We watched an episode of Escape to the Chateau while we had that. (The show turned out to be one we had seen before — Channel 9 is putting them to air in seemingly random order.) The day turned out lovely and sunny, but I just felt more and more out of it. My sleep has been disturbed for — a week? two? I really can’t remember. Anyway, my beloved went back to work while I went and slept, only for about 45 minutes. This little sleep was really refreshing, though, and I felt much more positive.
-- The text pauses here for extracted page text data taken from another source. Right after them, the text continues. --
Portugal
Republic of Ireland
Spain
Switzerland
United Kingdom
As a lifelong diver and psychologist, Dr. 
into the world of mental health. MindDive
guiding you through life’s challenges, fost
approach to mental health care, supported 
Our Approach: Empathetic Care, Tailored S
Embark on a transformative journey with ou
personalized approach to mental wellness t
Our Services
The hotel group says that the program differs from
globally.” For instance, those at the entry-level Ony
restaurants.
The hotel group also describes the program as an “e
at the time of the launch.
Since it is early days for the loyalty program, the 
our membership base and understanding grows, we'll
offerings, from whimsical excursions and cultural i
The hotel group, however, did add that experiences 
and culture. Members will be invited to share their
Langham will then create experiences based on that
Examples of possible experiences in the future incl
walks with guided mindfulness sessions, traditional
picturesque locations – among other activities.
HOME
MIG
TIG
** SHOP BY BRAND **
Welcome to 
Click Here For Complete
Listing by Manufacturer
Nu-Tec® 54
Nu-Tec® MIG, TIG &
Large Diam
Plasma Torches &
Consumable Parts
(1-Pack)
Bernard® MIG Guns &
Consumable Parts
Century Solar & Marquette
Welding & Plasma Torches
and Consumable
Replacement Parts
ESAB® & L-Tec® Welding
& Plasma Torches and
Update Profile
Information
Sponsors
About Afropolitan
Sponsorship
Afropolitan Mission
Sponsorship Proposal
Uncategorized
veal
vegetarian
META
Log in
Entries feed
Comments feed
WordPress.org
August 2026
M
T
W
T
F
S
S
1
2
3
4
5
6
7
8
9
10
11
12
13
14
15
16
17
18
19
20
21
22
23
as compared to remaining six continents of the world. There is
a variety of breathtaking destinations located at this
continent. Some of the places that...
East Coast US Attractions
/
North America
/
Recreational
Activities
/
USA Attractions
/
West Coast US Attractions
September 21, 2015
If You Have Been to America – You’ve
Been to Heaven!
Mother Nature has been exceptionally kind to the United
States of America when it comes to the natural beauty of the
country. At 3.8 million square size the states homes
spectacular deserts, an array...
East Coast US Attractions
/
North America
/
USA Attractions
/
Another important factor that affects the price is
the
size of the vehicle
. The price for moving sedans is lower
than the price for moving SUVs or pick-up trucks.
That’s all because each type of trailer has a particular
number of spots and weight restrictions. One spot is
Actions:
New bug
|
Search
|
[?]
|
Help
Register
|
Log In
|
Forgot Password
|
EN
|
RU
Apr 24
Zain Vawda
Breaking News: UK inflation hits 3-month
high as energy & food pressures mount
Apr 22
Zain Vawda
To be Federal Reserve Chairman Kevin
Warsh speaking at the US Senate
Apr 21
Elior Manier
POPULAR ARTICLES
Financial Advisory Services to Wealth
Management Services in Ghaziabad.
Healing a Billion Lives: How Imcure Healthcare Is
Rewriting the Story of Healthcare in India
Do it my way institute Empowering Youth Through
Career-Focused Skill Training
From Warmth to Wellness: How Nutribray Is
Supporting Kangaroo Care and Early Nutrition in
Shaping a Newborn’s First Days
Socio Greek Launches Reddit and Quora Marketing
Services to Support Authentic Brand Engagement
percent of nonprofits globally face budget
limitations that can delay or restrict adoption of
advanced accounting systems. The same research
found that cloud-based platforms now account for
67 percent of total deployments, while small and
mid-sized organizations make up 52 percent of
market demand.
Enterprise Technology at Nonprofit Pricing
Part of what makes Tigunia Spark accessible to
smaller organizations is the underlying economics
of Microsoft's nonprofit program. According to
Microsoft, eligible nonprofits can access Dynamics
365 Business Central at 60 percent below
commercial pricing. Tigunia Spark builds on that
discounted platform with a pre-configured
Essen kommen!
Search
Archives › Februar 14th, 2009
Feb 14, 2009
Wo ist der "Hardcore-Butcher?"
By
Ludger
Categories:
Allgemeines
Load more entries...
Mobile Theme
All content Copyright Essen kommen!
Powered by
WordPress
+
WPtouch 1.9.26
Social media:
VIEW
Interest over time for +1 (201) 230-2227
In this vein, I stumbled across a short video on The Guardian by a psychologist, Lea Waters, about how to encourage positive thoughts and feelings. Finding this was fortuitous (and fortunate, in that I was feeling particularly lousy). Anyway, I recommend it. Some of the things she talks about:

  • giving yourself a break from the information overload about the pandemic;
  • making a playlist of songs that have positive emotions or lyrics (OK, I didn’t do this);
  • thinking about times when you were happy (apparently the brain is not good at distinguishing between past and present, and you might fool it into being happy now);
  • looking for things in your situation for which to be grateful; and
  • talking to the people with whom you are in isolation about things that you are enjoying reading, listening to, or doing. 

If this all sounds a bit happy-clappy to you, well, go on enjoying being a misery guts! It’s a free country. I can say, though, that I felt better when I did some of the things mentioned above. A walk with my beloved down to the park was a help, too. I am grateful that I have her to go for a walk with, and told her. And the day stayed sunny. 

All of this emotional stuff is stirring things up creatively, a bit, though. I wrote a poem yesterday that I am still fiddling with. (It’s about trams — I should call it Saved by the bell.) And on my way home I made a note of a couple of lines that came to me, that I expanded and scratched around with when I got home. Yep, I remembered to take the notebook on our walk. Tomorrow will be another sunny day; there will be sheets to wash and a Zoom exercise class. Talk about the universe in a grain of sand!